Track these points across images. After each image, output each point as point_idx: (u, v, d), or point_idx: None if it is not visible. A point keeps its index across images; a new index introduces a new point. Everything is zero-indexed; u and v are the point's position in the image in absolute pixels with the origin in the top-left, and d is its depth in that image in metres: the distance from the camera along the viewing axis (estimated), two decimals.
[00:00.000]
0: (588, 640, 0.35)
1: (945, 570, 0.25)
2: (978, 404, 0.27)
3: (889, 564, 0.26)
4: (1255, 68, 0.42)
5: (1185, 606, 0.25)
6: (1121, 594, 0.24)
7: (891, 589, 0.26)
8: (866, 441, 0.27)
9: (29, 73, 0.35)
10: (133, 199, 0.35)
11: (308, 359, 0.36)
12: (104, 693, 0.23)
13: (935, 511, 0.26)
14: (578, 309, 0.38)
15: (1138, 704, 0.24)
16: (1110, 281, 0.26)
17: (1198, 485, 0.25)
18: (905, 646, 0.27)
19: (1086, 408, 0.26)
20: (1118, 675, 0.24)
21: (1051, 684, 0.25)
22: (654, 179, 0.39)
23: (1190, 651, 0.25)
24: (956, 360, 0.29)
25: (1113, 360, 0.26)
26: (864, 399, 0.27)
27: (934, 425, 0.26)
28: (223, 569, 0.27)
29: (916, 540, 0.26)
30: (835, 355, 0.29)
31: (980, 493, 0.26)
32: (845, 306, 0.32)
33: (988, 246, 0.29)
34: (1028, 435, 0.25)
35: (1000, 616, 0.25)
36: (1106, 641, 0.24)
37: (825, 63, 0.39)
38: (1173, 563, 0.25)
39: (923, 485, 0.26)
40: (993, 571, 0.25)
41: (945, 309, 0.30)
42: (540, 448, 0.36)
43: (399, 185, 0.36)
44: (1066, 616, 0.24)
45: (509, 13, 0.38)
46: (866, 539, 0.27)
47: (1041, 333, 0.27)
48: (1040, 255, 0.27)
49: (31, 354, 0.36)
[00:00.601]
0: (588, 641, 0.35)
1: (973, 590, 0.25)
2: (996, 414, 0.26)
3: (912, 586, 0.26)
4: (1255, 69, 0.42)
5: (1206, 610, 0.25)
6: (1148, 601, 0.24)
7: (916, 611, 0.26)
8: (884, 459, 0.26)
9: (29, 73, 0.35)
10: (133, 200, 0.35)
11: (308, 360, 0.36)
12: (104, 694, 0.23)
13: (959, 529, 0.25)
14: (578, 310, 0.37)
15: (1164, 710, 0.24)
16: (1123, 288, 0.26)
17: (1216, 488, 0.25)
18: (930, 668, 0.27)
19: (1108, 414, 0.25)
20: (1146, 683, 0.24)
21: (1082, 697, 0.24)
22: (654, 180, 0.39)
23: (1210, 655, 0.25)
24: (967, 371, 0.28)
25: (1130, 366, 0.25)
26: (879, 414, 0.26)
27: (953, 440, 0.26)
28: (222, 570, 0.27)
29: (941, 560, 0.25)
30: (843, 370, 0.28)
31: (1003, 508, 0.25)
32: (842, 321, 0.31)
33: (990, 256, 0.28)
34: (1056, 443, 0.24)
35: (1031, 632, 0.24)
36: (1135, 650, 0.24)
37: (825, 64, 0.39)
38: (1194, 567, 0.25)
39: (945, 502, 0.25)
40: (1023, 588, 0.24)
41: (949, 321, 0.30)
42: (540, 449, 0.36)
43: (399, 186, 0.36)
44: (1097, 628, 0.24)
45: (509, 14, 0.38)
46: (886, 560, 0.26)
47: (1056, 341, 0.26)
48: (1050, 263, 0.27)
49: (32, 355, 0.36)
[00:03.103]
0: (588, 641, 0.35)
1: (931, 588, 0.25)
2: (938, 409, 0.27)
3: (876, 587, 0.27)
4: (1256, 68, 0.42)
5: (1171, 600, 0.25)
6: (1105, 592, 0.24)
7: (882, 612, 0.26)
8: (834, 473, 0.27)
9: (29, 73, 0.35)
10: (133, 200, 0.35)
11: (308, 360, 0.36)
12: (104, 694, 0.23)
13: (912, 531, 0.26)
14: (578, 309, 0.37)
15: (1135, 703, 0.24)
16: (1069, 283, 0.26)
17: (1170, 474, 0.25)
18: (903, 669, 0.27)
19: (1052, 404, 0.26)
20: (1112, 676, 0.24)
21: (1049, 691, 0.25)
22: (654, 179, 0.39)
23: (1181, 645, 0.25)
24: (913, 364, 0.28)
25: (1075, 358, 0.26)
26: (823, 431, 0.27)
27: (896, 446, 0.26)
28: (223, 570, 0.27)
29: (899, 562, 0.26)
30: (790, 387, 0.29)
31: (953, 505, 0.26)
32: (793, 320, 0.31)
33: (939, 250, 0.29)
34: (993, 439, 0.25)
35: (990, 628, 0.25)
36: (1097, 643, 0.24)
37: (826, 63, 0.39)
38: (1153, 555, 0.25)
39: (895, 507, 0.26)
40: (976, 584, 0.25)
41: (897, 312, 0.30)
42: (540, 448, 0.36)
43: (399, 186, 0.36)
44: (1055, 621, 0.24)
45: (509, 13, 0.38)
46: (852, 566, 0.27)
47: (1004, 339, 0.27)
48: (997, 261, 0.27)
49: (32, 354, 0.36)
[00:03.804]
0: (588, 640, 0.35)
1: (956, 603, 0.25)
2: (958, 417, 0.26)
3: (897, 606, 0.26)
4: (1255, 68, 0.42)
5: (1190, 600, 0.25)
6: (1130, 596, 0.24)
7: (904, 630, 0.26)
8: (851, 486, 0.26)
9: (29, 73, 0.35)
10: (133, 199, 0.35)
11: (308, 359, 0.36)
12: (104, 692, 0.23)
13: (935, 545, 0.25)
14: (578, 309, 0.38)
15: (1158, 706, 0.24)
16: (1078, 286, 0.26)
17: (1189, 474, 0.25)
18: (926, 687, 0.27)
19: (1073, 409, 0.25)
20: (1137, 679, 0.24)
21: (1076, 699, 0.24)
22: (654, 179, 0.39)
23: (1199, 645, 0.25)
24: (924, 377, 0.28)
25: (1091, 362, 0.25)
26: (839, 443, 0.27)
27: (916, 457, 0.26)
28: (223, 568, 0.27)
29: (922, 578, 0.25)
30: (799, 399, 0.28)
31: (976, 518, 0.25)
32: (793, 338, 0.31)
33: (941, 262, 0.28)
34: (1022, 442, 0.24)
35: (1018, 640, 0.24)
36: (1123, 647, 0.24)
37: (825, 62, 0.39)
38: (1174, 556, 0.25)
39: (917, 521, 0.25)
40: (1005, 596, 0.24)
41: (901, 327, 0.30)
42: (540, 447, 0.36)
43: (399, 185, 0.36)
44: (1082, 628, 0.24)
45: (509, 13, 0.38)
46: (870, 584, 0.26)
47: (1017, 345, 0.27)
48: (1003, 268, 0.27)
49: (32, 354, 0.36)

Your task: Go to the line with "23: (1190, 651, 0.25)" in the entries above and repeat every line from there through the line with "35: (1000, 616, 0.25)", exactly and with no other text.

Response below:
23: (1190, 651, 0.25)
24: (956, 360, 0.29)
25: (1113, 360, 0.26)
26: (864, 399, 0.27)
27: (934, 425, 0.26)
28: (223, 569, 0.27)
29: (916, 540, 0.26)
30: (835, 355, 0.29)
31: (980, 493, 0.26)
32: (845, 306, 0.32)
33: (988, 246, 0.29)
34: (1028, 435, 0.25)
35: (1000, 616, 0.25)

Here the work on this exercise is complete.